### [Job item]
Reproduction without pictures: print every entry precisely as written.

### [Extracted records]

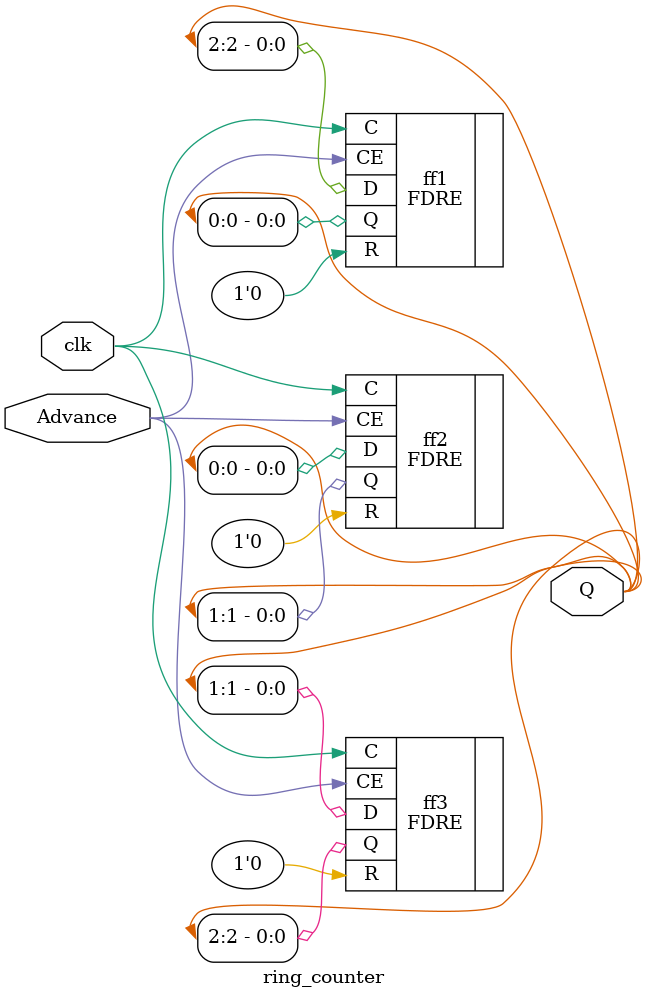
<source format=v>
`timescale 1ns / 1ps


module ring_counter(
    input clk,
    input Advance,
    output [2:0] Q
    );
            
    FDRE  #(.INIT(1'b0) ) ff1 (.C(clk), .R(1'b0), .CE(Advance), .D(Q[2]), .Q(Q[0]));
    FDRE  #(.INIT(1'b0) ) ff2 (.C(clk), .R(1'b0), .CE(Advance), .D(Q[0]), .Q(Q[1]));
    FDRE  #(.INIT(1'b1) ) ff3 (.C(clk), .R(1'b0), .CE(Advance), .D(Q[1]), .Q(Q[2]));
        
endmodule

</source>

### [Answer section]
<source format=v>
`timescale 1ns / 1ps


module ring_counter(
    input clk,
    input Advance,
    output [2:0] Q
    );
            
    FDRE  #(.INIT(1'b0) ) ff1 (.C(clk), .R(1'b0), .CE(Advance), .D(Q[2]), .Q(Q[0]));
    FDRE  #(.INIT(1'b0) ) ff2 (.C(clk), .R(1'b0), .CE(Advance), .D(Q[0]), .Q(Q[1]));
    FDRE  #(.INIT(1'b1) ) ff3 (.C(clk), .R(1'b0), .CE(Advance), .D(Q[1]), .Q(Q[2]));
        
endmodule

</source>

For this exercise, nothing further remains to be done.